São tão remotos quanto pode ser um deserto contínuo de areia, de pedra, de desolação, de secura, de abandono. A solidão é extrema e constante; a vastidão do espaço é esmagadora e, por vezes, assustadora; raramente passa um carro; raramente se vê uma habitação ou uma alma; não existe uma única árvore, ou arbusto; e os únicos seres vivos visíveis são escassas llamas, um ou outro par de vicuñas, e alguns burros, que aparentam espanto à minha passagem.

A estrada é infinita

A estrada é praticamente plana e apenas alguns troços de areia mais solta me dificultam a marcha. Preciso chegar a Atocha, vila mineira no coração do vazio, onde espero encontrar alojamento e comida, mas antes o piso torna-se mais difícil e as energias do inesperado almoço, em Rio Saladao (assim o miúdo disse chamar-se a minúscula aldeia que tinha um comedoro), já definharam na dureza e distância do percurso.

Os Lamas parecem ser os únicos seres vivos que resistem à dureza do deserto

Foi com alegria revitalizadora que vislumbrei uma raríssima placa de sinalização indicando 7 kms para Atocha!! E no fim da descida, já no lusco-fusco do longo dia, surgiu a desejada povoação, enfiada no buraco das montanhas e escalando um pouco a encosta lunar, numa visão monocromática, minimalista e baça, de vila mineira.

A jornada até Tupiza deveria ser bastante longa, demasiado longa, talvez, apesar de prometer uma “recta final” descendente. De qualquer modo deixei Atocha com a primeira luz da manhã, na expectativa, contida, de poder chegar a Tupiza ou, no mínimo, à vizinha Salo.

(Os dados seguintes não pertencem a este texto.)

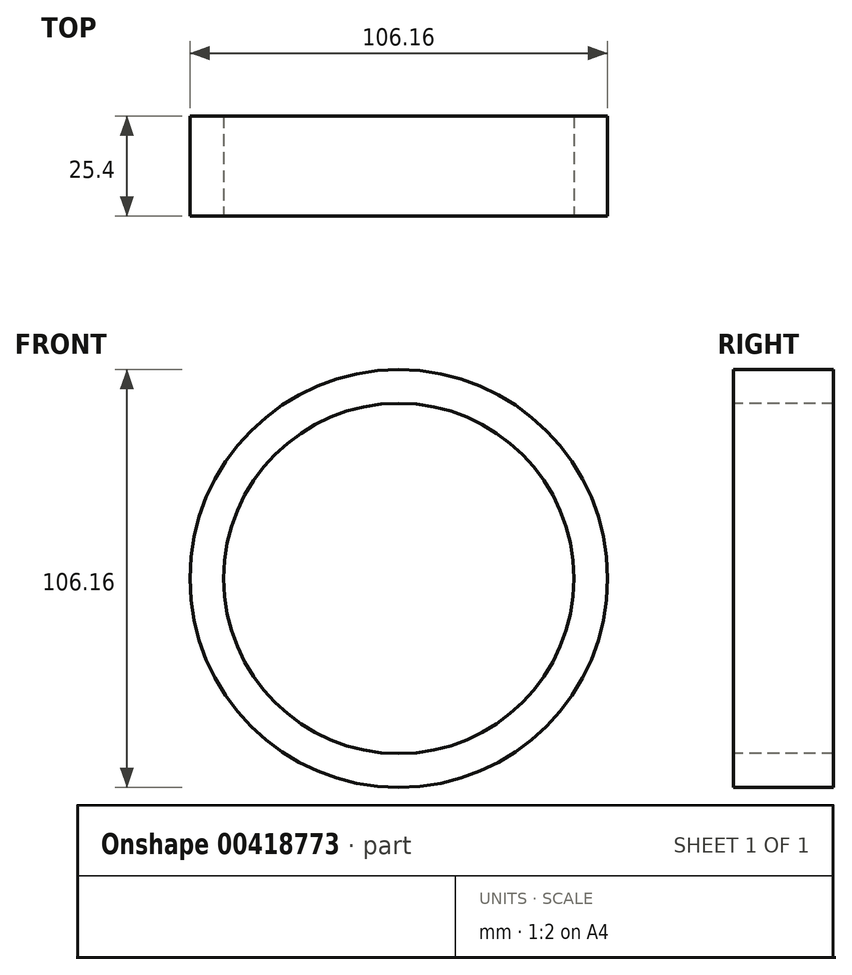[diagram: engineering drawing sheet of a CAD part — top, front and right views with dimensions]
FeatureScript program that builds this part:
annotation { "Feature Type Name" : "Feature", "Feature Type Description" : "" }
export const myFeature = defineFeature(function(context is Context, id is Id, definition is map)
    precondition{}
    {
        {
            var Q0;
            Q0=qCreatedBy(makeId("Front.planeOp"),FACE);
            var sketch = newSketch(context, id + "F0", { "sketchPlane" : qUnion([Q0])});
            skCircle(sketch, "E0", {"center": v(0, 0) * mm, "radius": 53.08 * mm});
            skSolve(sketch);
        }
        {
            var Q0;
            Q0=makeQuery(id+"F0.imprint","IMPRINT",FACE,{"disambiguationData":[TD([[makeQuery(id+"F0.imprint","IMPRINT",EDGE,{"derivedFrom":sQuery(id+"F0.wireOp",EDGE,"E0")}),1.0]])]});
            var sketch = newSketch(context, id + "F1", { "sketchPlane" : qUnion([Q0])});
            skCircle(sketch, "E1", {"center": v(0, 0) * mm, "radius": 44.5 * mm});
            skSolve(sketch);
        }
        {
            var Q0;
            Q0=sQuery(id+"F1.wireOp",EDGE,"E1");
            var Q1;
            Q1=sQuery(id+"F0.wireOp",EDGE,"E0");
            extrude(context, id + "F2", {"bodyType" : ToolBodyType.SURFACE, "surfaceEntities" : qUnion([Q0, Q1]), "depth" : 25.4 * mm});
        }
    });
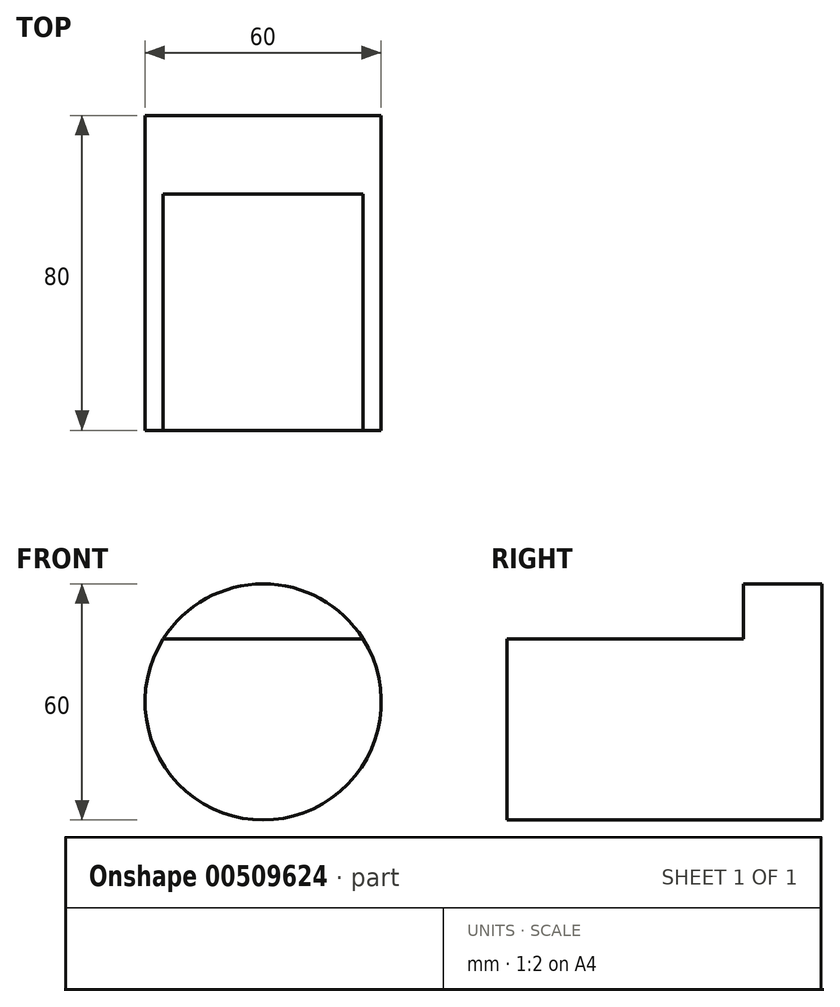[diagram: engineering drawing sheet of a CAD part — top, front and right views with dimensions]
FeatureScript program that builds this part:
annotation { "Feature Type Name" : "Feature", "Feature Type Description" : "" }
export const myFeature = defineFeature(function(context is Context, id is Id, definition is map)
    precondition{}
    {
        {
            var Q0;
            Q0=qCreatedBy(makeId("Front.planeOp"),FACE);
            var sketch = newSketch(context, id + "F0", { "sketchPlane" : qUnion([Q0])});
            skCircle(sketch, "E0", {"center": v(0, 0) * mm, "radius": 30 * mm});
            skSolve(sketch);
        }
        {
            var Q0;
            Q0=makeQuery(id+"F0.imprint","IMPRINT",FACE,{"disambiguationData":[TD([[makeQuery(id+"F0.imprint","IMPRINT",EDGE,{"derivedFrom":sQuery(id+"F0.wireOp",EDGE,"E0")}),1.0]])]});
            extrude(context, id + "F1", {"entities" : qUnion([Q0]), "endBound" : BoundingType.SYMMETRIC, "depth" : 80 * mm});
        }
        {
            var Q0;
            Q0=makeQuery(id+"F1.opExtrude","CAP_FACE",FACE,{"disambiguationData":[OSD([sQuery(id+"F0.wireOp",EDGE,"E0")])],"isStart":false});
            var sketch = newSketch(context, id + "F2", { "sketchPlane" : qUnion([Q0])});
            skLineSegment(sketch, "E1", {"start": v(25.38, 16) * mm, "end": v(-25.38, 16) * mm});
            skArc(sketch, "E2.0", {"start": v(25.38, 16) * mm, "mid": v(0, 30) * mm, "end": v(-25.38, 16) * mm});
            skSolve(sketch);
        }
        {
            var Q0;
            Q0=makeQuery(id+"F2.imprint","IMPRINT",FACE,{"disambiguationData":[TD([[makeQuery(id+"F2.imprint","IMPRINT",EDGE,{"derivedFrom":sQuery(id+"F2.wireOp",EDGE,"E1")}),-1.0]])]});
            extrude(context, id + "F3", {"entities" : qUnion([Q0]), "operationType" : NewBodyOperationType.REMOVE, "oppositeDirection" : true, "depth" : 60 * mm});
        }
    });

Atocha acordando, vem o sol e vai a lua

À saída de Atocha

Logo à saída de Atocha a energia da manhã não foi suficiente para poder pedalar toda a dura encosta que deixa o vale rumo à montanha. Mas transposta a íngreme subida, o ânimo voltou e o olhar soltou-se pelo infinito “altiplano”, poisando aqui e ali, em surpreendentes formações rochosas, no vulcão Santa Bárbara (?), enchapelado por uma nuvem persistente que apenas ia variando de forma, e na infinda estrada que se perdia por longínquas cordilheiras e encostas, que pareciam suaves. Na realidade, o altiplano aqui tem muito pouco de plano, sucedendo-se um interminável carrossel de desgastantes colinas. É verdade que o vento, hoje como ontem, foi predominantemente amigo e, sem a sua ajuda, não teria conseguido percorrer os mais de duzentos quilómetros neste piso. Mas também é verdade que hoje a procissão ainda vai no adro e, na parte final do percurso, antes da interminável descida para Salo, “rastejei” contra o vento e as subidas, parei literalmente para que a bicicleta não fosse no vendaval e desejei ter um abrigo onde ficar “até ao fim dos tempos”, ou do vento…

A descida para Salo adivinha-se primeiro e vê-se depois, na extensão do caminho que bordeja encostas sucessivas. Começa com uma descida suave mas rapidamente acentua a pendente para se precipitar, curva contra-curva, até atingir a vale plano onde desponta Salo, num pequeno aglomerado de casas de adobe ladeando a estrada. Os muros são de terra, os telhados de lata encimados por fileiras de pesados pedregulhos, os arbustos, espinhosas e mirrados, fazem-me lembrar África e as girafas que deles se alimentam.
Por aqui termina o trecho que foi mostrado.